**What you will do**
Reproduce the data below verbatim, from the line containing "volume_traded" through the line containing "What is the", with both of those lines included.

[Opening Data extract section]

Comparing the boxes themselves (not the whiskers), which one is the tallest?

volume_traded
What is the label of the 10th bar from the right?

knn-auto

[Closing Data extract section]
[Opening Data extract section]

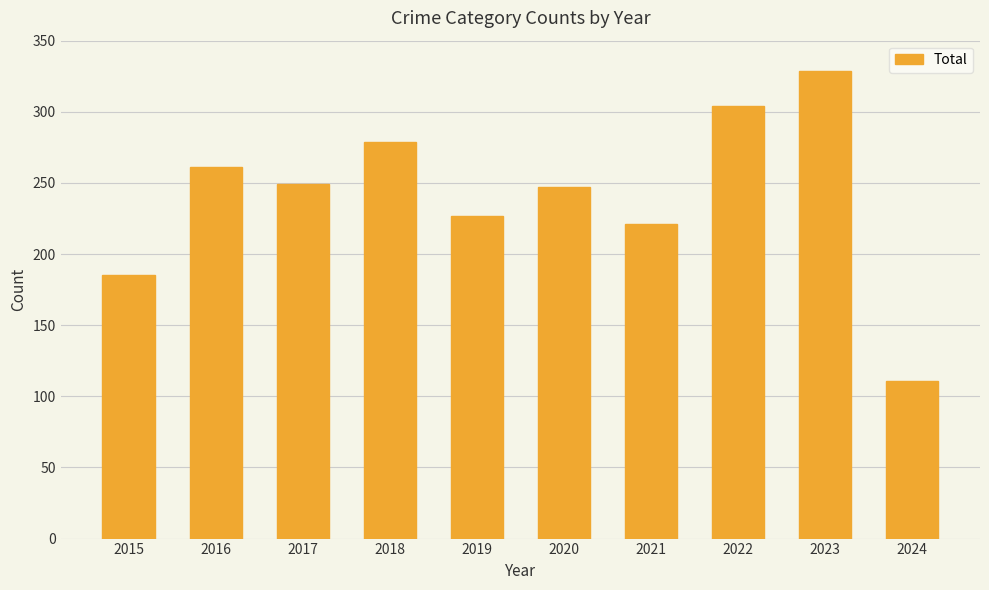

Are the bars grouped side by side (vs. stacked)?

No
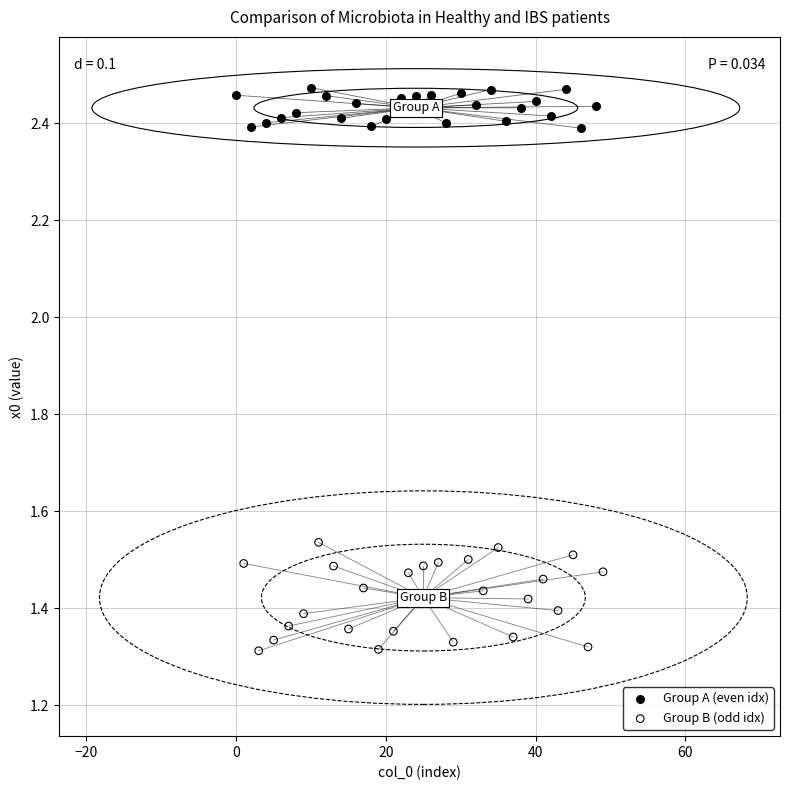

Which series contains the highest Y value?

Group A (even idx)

[Closing Data extract section]

**Output of the exercise**
volume_traded
What is the label of the 10th bar from the right?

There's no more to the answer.